Open lovetox opened 7 years ago

lovetox commented 7 years ago

Hi,

some feedback on your Gajim build

Gajim for Linux does not need and use following packages:

dev-python/cx_Freeze[${PYTHON_USEDEP}]
dev-python/certifi[${PYTHON_USEDEP}]
dev-python/keyring[${PYTHON_USEDEP}]
kde? ( kde-apps/kwalletmanager )
gnome-keyring? ( dev-python/gnome-keyring-python[${PYTHON_USEDEP}] )

also you might be careful with this dependency as it is a dropin for pycrypto, both together installed will not work

dev-python/pycryptodome[${PYTHON_USEDEP}]

maybe you should use pycrypto instead of this.

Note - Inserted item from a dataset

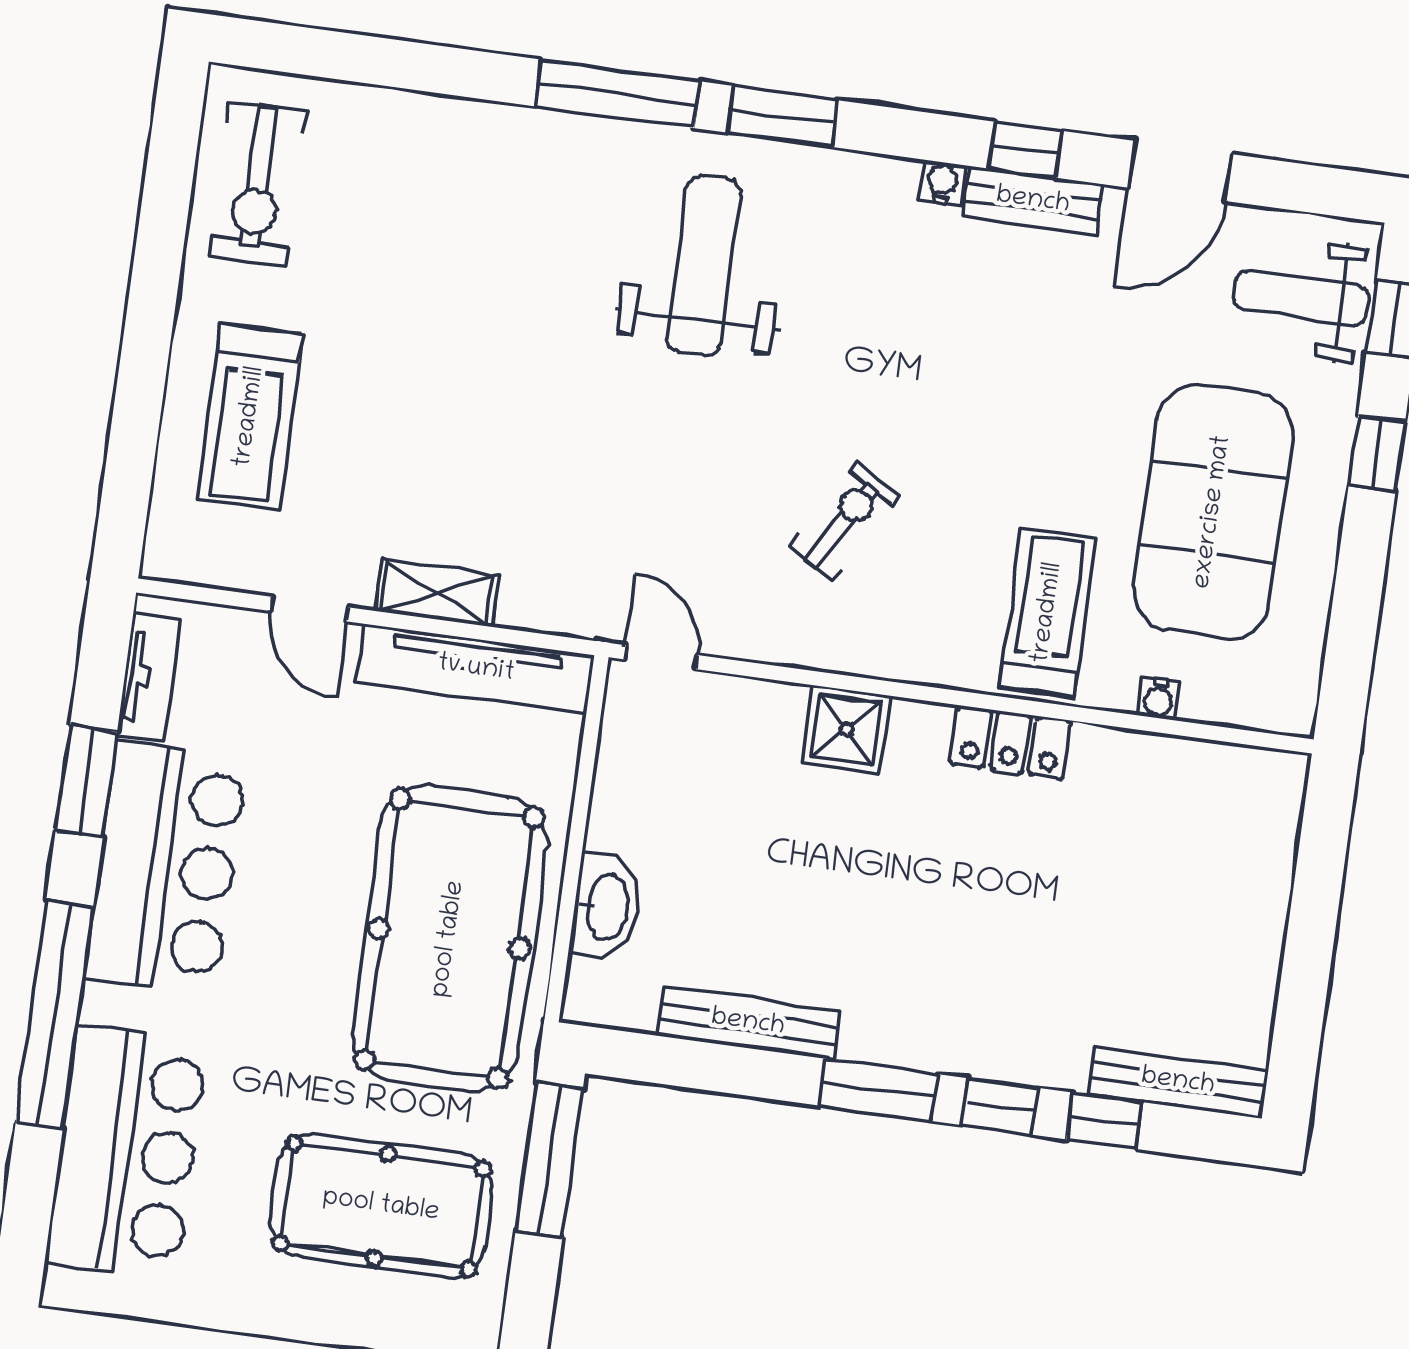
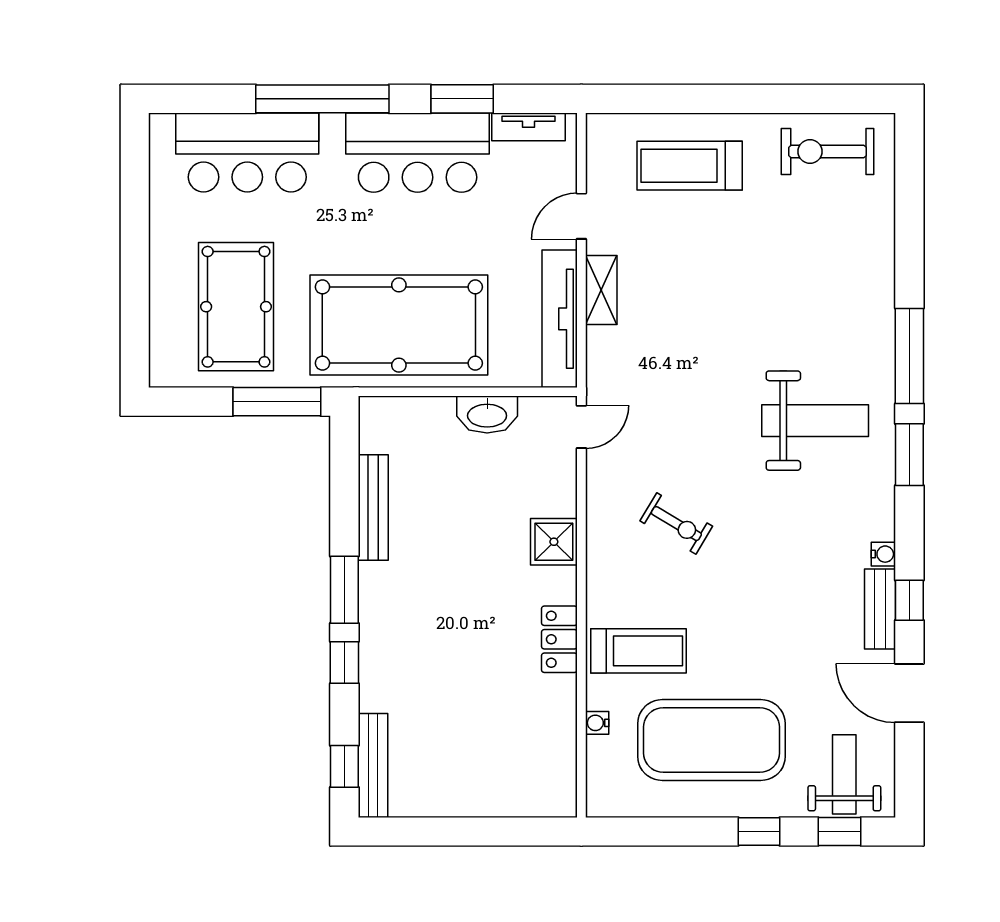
washbasin: (606, 907) -> (487, 415), moved
window: (1104, 1121) -> (344, 766), moved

also please make sure you put the plugin_installer from https://dev.gajim.org/gajim/gajim-plugins (branch gtk3) into the plugins folder, or else people will not be able to install plugins

andrey-utkin commented 7 years ago

Thanks a lot @lovetox . I have updated dependencies as you advised. I will address plugin installation point later. Probably it will be a separate package, gajim-plugins. As plugin installer is essential part of that repo, it will be installed unconditionally. By the way, does it make sense to provide possibility to install other plugins system-wide? Does that work at all?

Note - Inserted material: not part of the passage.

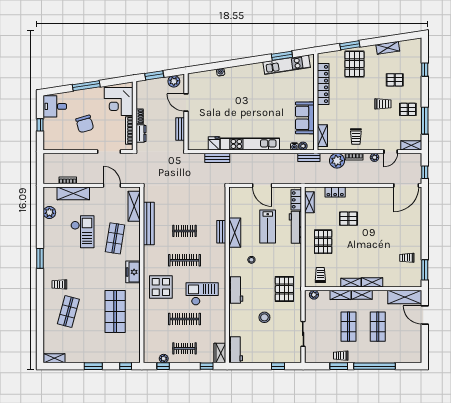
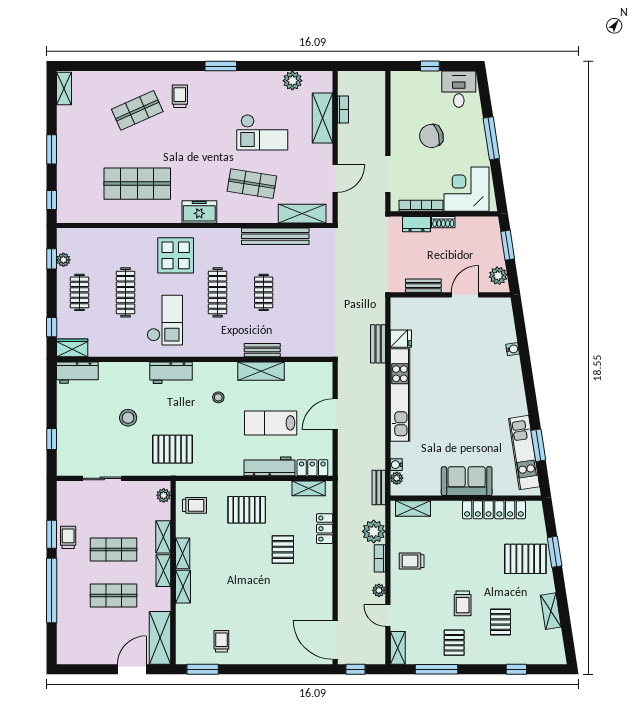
sofa: (305, 118) -> (467, 481), moved
shop shelf: (68, 312) -> (137, 110), turned -39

lovetox commented 7 years ago

plugins are part of the userdata, so i dont see a easy possibility to make them systemwide.

i would advise against a package gajim-plugins. If you mean that you package all plugins into that.

  1. not all plugins are in a working state
  2. many plugins need dependencys that you would have to gather and install
  3. the user probably needs in most cases 2 or 3 plugins not 20.

It makes sense to make a package for the most used plugins that have many dependencys. like OMEMO or httpupload.

andrey-utkin commented 7 years ago

plugins are part of the userdata, so i dont see a easy possibility to make them systemwide.

You mean, Gajim doesn't look for plugins data in "system-global" paths?

many plugins need dependencys that you would have to gather and install

This is something Gentoo package manager can cope with. Packages can have conditional dependencies (USE flag activated -> dependency activated).

the user probably needs in most cases 2 or 3 plugins not 20.

Also not a problem, user can select what they want with USE flags.

Still, thanks a lot for insight into how Gajim works. Some criticism about Gajim code structure below, hope it is legible and not offensive.

My plugin installer packaging suggestion probably looked silly to you, but I was trying to make as much as possible from traditional packaging approach without diving into quirks. If it (gajim-plugin-installer package) doesn't make sense, then it seems like Gajim is developed without serious consideration of the way things are distributed/packaged and even of the way users install stuff from source. If plugin installer is important part of usable Gajim setup, then why is it not in Gajim repository and why is it not installed at once with Gajim in single step?